Pemerintah Kabupaten Kolaka Utara terus memantapkan persiapan pelaksanaan Musabaqah Tilawatil Quran (MTQ) tingkat kabupaten yang direncanakan berlangsung pada 1–7 Februari 2026. Ajang syiar Islam ini dipastikan akan diikuti oleh seluruh kecamatan dengan pelaksanaan lomba secara penuh di berbagai cabang.
Pelaksana Tugas Kepala Bagian Kesejahteraan Rakyat (Kabag Kesra) Setda Kolaka Utara, Hj. Haisa Kadir, mengatakan bahwa MTQ tahun ini berbeda dengan tahun sebelumnya yang hanya menyelenggarakan Seleksi Tilawatil Quran (STQ) dengan cabang terbatas.
“MTQ kabupaten direncanakan berlangsung selama tujuh hari. Jika anggaran sudah tersedia, kegiatan akan langsung dilaksanakan sesuai jadwal,” ujar Hj. Haisa Kadir saat ditemui, Kamis (8/1/2026).

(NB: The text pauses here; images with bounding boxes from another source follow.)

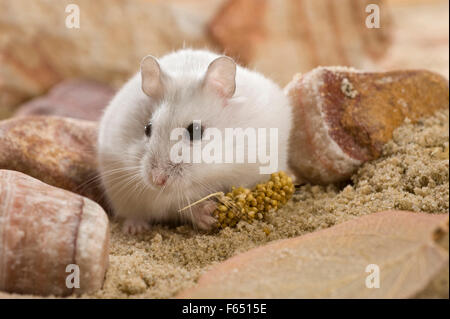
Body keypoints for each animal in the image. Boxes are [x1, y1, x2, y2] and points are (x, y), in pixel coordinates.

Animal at [98, 48, 292, 234]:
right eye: (147, 128)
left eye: (195, 131)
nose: (157, 180)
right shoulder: (159, 197)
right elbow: (181, 205)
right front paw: (208, 215)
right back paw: (134, 229)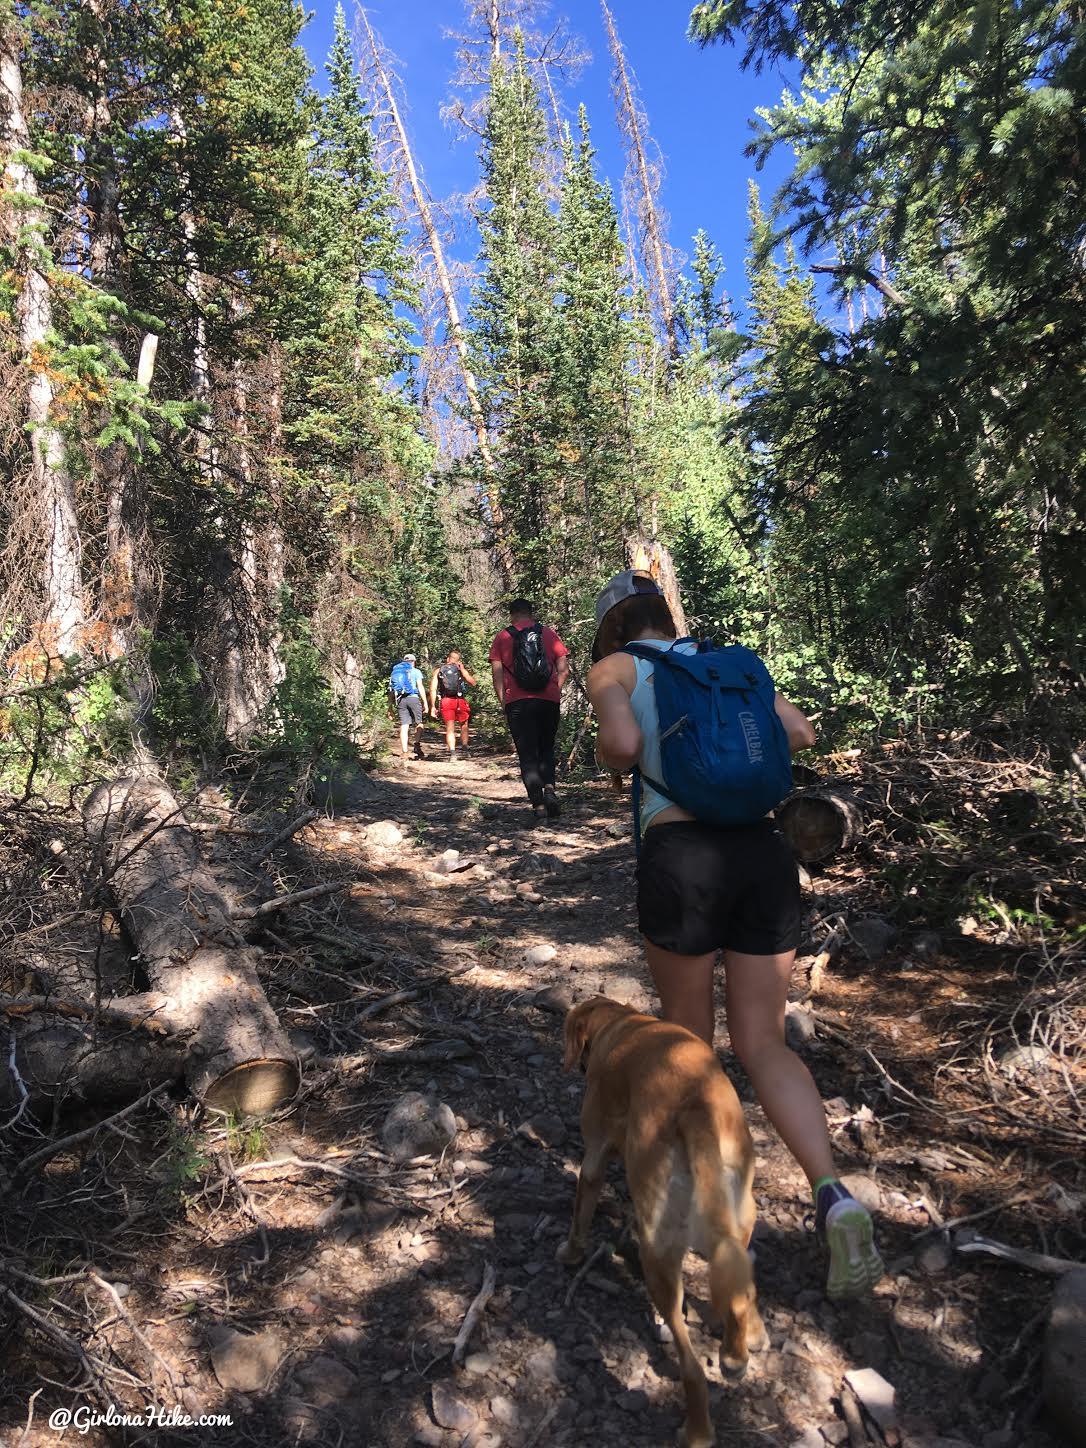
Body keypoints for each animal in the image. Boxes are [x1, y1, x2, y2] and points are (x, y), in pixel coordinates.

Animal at [561, 996, 764, 1448]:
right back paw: (738, 1351)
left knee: (692, 1368)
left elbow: (581, 1213)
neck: (621, 1023)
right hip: (739, 1220)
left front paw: (570, 1253)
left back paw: (697, 1430)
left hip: (657, 1253)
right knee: (741, 1292)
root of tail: (696, 1112)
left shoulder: (594, 1158)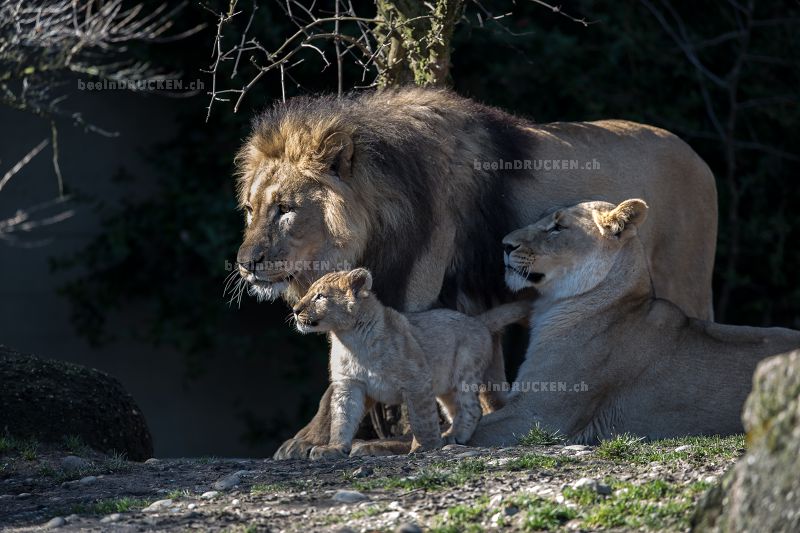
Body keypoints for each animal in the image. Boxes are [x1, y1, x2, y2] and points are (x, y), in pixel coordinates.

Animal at [234, 87, 716, 458]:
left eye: (286, 209)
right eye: (251, 209)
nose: (244, 263)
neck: (378, 222)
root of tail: (697, 156)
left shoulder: (415, 299)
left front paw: (312, 442)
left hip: (686, 277)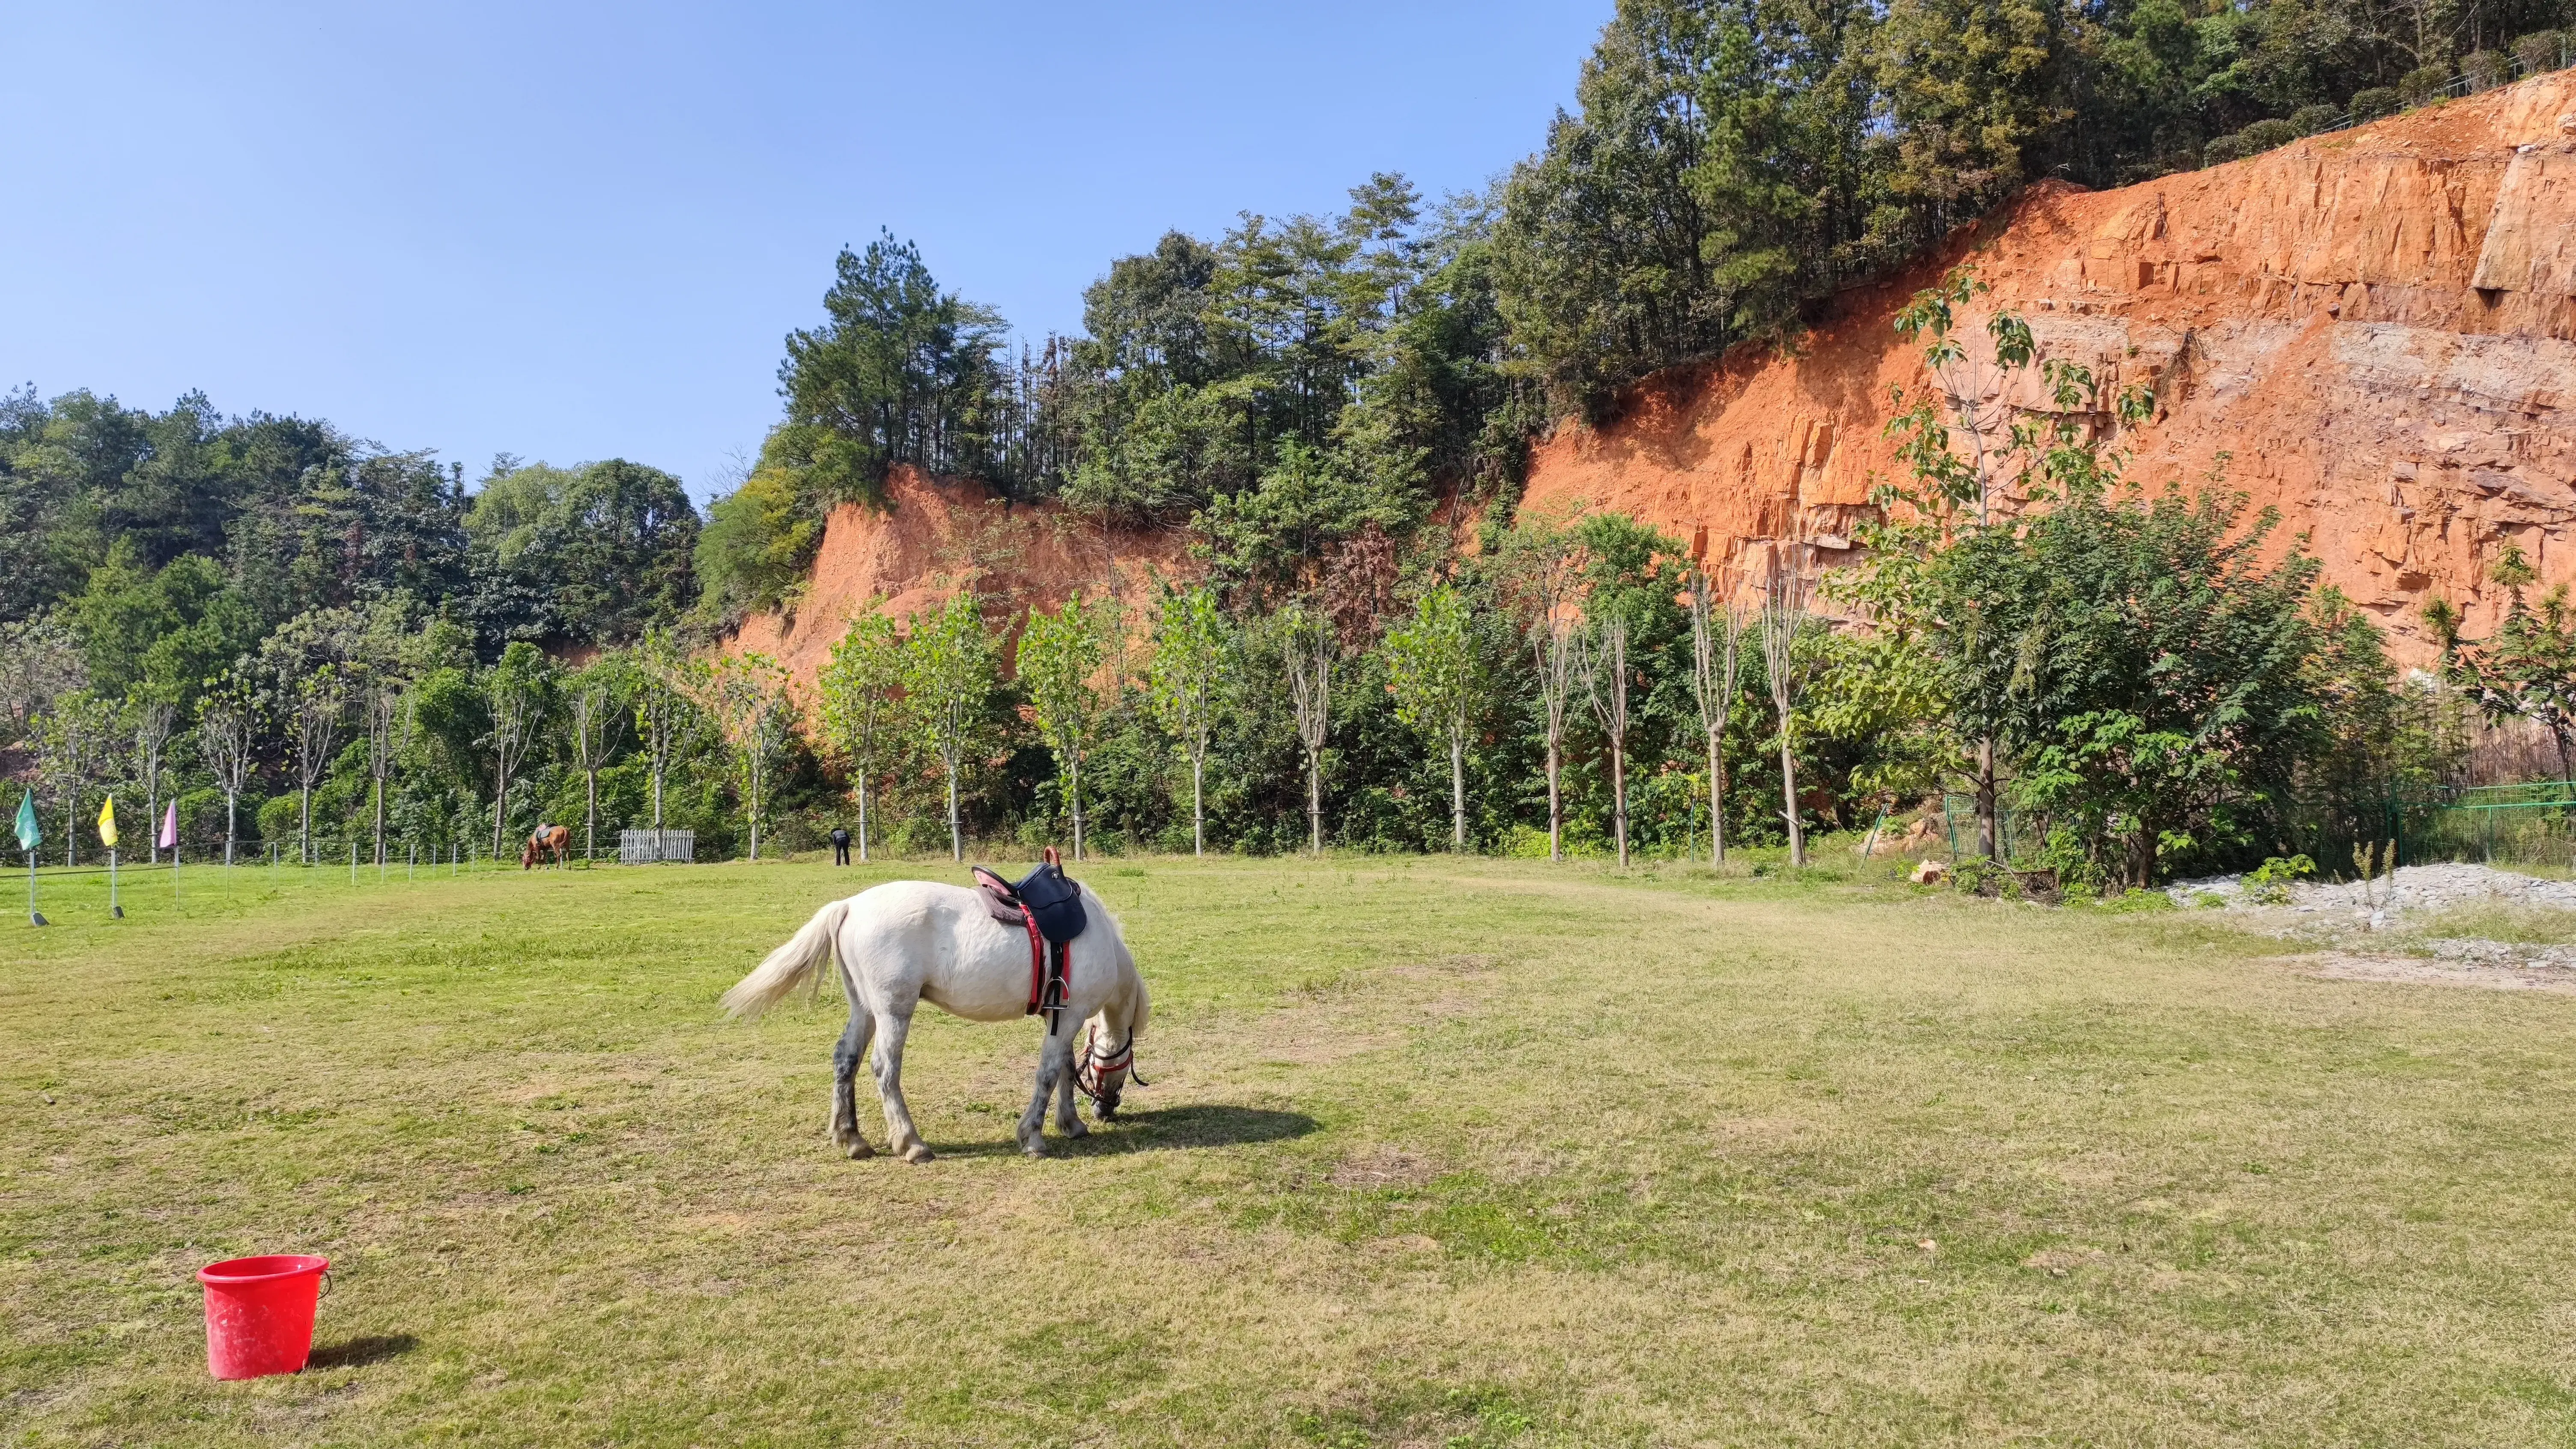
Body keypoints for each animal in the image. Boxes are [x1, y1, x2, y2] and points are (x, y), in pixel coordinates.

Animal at [711, 877, 1144, 1155]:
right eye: (1127, 1063)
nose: (1107, 1109)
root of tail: (849, 906)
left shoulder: (1062, 1018)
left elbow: (1066, 1069)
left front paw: (1071, 1124)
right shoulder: (1068, 1017)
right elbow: (1050, 1073)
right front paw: (1034, 1137)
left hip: (865, 1009)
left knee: (845, 1060)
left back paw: (852, 1139)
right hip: (894, 1010)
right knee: (884, 1068)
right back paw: (911, 1143)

Ia menjelaskan, MTQ Kabupaten Kolaka Utara akan mempertandingkan sembilan cabang lomba, mulai dari Tilawatil Quran, Hifzil Quran, Tafsir Al-Quran, Kaligrafi, hingga berbagai cabang seni Al-Quran lainnya. Pelaksanaan MTQ secara penuh ini diharapkan mampu meningkatkan kualitas pembinaan qari dan qariah di daerah.
“MTQ itu lengkap, tidak seperti STQ yang hanya beberapa cabang. Di MTQ semua cabang utama dipertandingkan,” jelasnya.
Dari sisi kesiapan teknis, Hj. Haisa menyebutkan progres persiapan penyelenggaraan telah mencapai sekitar 50 persen. Koordinasi intensif terus dilakukan bersama perangkat daerah dan seluruh kecamatan untuk memastikan kelancaran kegiatan.
“Kami sudah melakukan rapat koordinasi dengan para camat. Targetnya, seluruh persiapan rampung paling lambat tiga hari sebelum pembukaan MTQ,” katanya.
Ia juga memastikan bahwa seluruh 15 kecamatan di Kolaka Utara telah menyatakan kesiapan mengikuti MTQ tingkat kabupaten, termasuk kesiapan kafilah dan peserta dari masing-masing wilayah.
“Semua kecamatan sudah siap berpartisipasi. Kafilah dan duta-duta seni Al-Quran juga telah dipersiapkan,” ungkapnya.
Menanggapi isu yang sempat mencuat pada pelaksanaan sebelumnya terkait pemenang MTQ yang tidak diberangkatkan ke tingkat provinsi, Pemkab Kolaka Utara menegaskan komitmennya untuk melakukan perbaikan ke depan.
“Pemenang MTQ kabupaten akan diberikan hak untuk mengikuti MTQ tingkat provinsi. Itu menjadi komitmen kami,” tegas Hj. Haisa.
Selain itu, Pemkab Kolaka Utara juga menerapkan persyaratan ketat bagi peserta. Seluruh peserta MTQ wajib merupakan warga Kolaka Utara yang dibuktikan dengan kepemilikan KTP setempat, tanpa toleransi bagi peserta dari luar daerah.
“Peserta harus ber-KTP Kolaka Utara. Tidak ada peserta dari luar daerah, meskipun perpindahan antar kecamatan di Kolaka Utara masih diperbolehkan,” pungkasnya.
MTQ Kabupaten Kolaka Utara diharapkan menjadi momentum penting dalam memperkuat syiar Islam, membina generasi Qurani, serta menanamkan nilai-nilai keagamaan di tengah masyarakat.